The above would be my concern as well.

In AK fish waste attracts *big *predators causing big problems for them and the neighborhood. Yet we used dried fish fertilizer up there (processing waste) that had been neutralized and it was great for plants. Without having a fish processing plant to take care of it, burying fish *deep* in the compost pile or some of the other proposed solutions to break it down in this thread would be superior to burying the whole fish by garden plants as others have already said.

My twist? I'm not kidding here when I suggest that you get a "bass-o-matic". Find an old beater blender that still works well. Put your killed fish in, add a bit of water and grind them up to start the breaking down process then bury the slurry deep in the heap. Rinse the blender with the hose and do not store in the kitchen.


----------



## MidwestMatthew (Mar 12, 2016)

Good idea with the composting plan. Lord willing, I'll be able to do that someday when we get our country place. Until then, it appears I have few, if any, good options for using these fish.

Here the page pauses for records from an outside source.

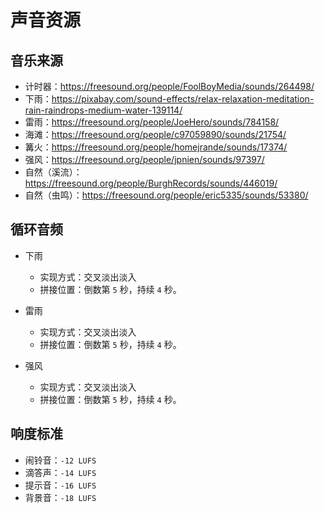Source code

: # 声音资源

## 音乐来源

- 计时器：<https://freesound.org/people/FoolBoyMedia/sounds/264498/>
- 下雨：<https://pixabay.com/sound-effects/relax-relaxation-meditation-rain-raindrops-medium-water-139114/>
- 雷雨：<https://freesound.org/people/JoeHero/sounds/784158/>
- 海滩：<https://freesound.org/people/c97059890/sounds/21754/>
- 篝火：<https://freesound.org/people/homejrande/sounds/17374/>
- 强风：<https://freesound.org/people/jpnien/sounds/97397/>
- 自然（溪流）：<https://freesound.org/people/BurghRecords/sounds/446019/>
- 自然（虫鸣）：<https://freesound.org/people/eric5335/sounds/53380/>

## 循环音频

- 下雨
  - 实现方式：交叉淡出淡入
  - 拼接位置：倒数第 `5` 秒，持续 `4` 秒。

- 雷雨
  - 实现方式：交叉淡出淡入
  - 拼接位置：倒数第 `5` 秒，持续 `4` 秒。

- 强风
  - 实现方式：交叉淡出淡入
  - 拼接位置：倒数第 `5` 秒，持续 `4` 秒。

## 响度标准

- 闹铃音：`-12 LUFS`
- 滴答声：`-14 LUFS`
- 提示音：`-16 LUFS`
- 背景音：`-18 LUFS`
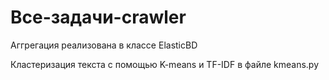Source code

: # Все-задачи-crawler

Аггрегация реализована в классе ElasticBD

Кластеризация текста с помощью K-means и TF-IDF в файле kmeans.py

There is actually no limit on sunfish here, and I can pull them in about every 60 seconds. It would be nice to be able to use them for something and do my bit for conservation at the same time. If anyone else has any other ideas, please share!


----------



## 1shotwade (Jul 9, 2013)

I have a friend that lives on the ocean. He keeps all his waste and runs it through a grinder then freezes it for "chum". This is very overlooked in fresh water. You like catfish? Grind your waste and freeze it in ice cube trays. Next trip catfishing throw them in a mesh bag and make a chum slick to bring them right to you.
Wade


----------



## Rain23 (Aug 27, 2015)

People here use fish waste chopped or ground up in their gardens, and if you bury it deep or mix it in good it doesn't smell. Never noticed a taste in the veggies either. My neighbor used it when she hilled up her corn and it's beautiful. The squirrels don't seem to like digging around it, either. 

Just an urban PNW perspective, no matter how deep you go, if you buried a _whole _fish here you'd raise a fine crop of raccoons


----------



## geo in mi (Nov 14, 2008)

MidwestMatthew said:


> Good idea with the composting plan. Lord willing, I'll be able to do that someday when we get our country place. Until then, it appears I have few, if any, good options for using these fish.
> 
> There is actually no limit on sunfish here, and I can pull them in about every 60 seconds. It would be nice to be able to use them for something and do my bit for conservation at the same time. If anyone else has any other ideas, please share!


Long time ago, we had a place on a small lake noted for its small bluegills. My kids would ask if they could keep them, and my answer was, if it's as long as your bobber--four or more inches--then they could keep them....

Cleaning the little buggars was a chore--but I learned to use a very sharp Rapala knife along with a whetstone. If you cut _through_ the rib bones, then turn the fillet over and cut the ribs out with the curved edge of the blade, you have a chance of not wasting the meat. Most of the videos and instructions will have you trying to cut around the rib bones--which on a small fish, is almost impossible to do without slippage and waste(meat left on the fish carcass). And by laying the fillet on a hard, flat surface--such as the end of the fish cleaning board with the clip on one end--you can slip the blade between the meat and the skin to cut off the skin, too....no scaling.....Give it a try, see what you get, with some practice, you can get a meal....

geo


----------



## Lady89 (Feb 22, 2014)

dont know if there is any truth in this story, but my grandmother told me that when the old farmers planted corn they would put a minnow or other small fish right in the hole with the seed for fertilizer


----------



## rockpile1 (Aug 24, 2016)

Small live Sunfish make good Catfish Bait.

I would be afraid of the smell in my Garden.

These are Goggle Eye, fun to catch in river by the house. Next year they have to be 7 inches long so I'm going to be throwing more back so I'll be using Jigs instead of worms.



rockpile


----------



## City Bound (Jan 24, 2009)

My neighbor buries large blue fish remains after he cleans the fish he catches. I never smell anything. His garden is not booming but it is productive.


----------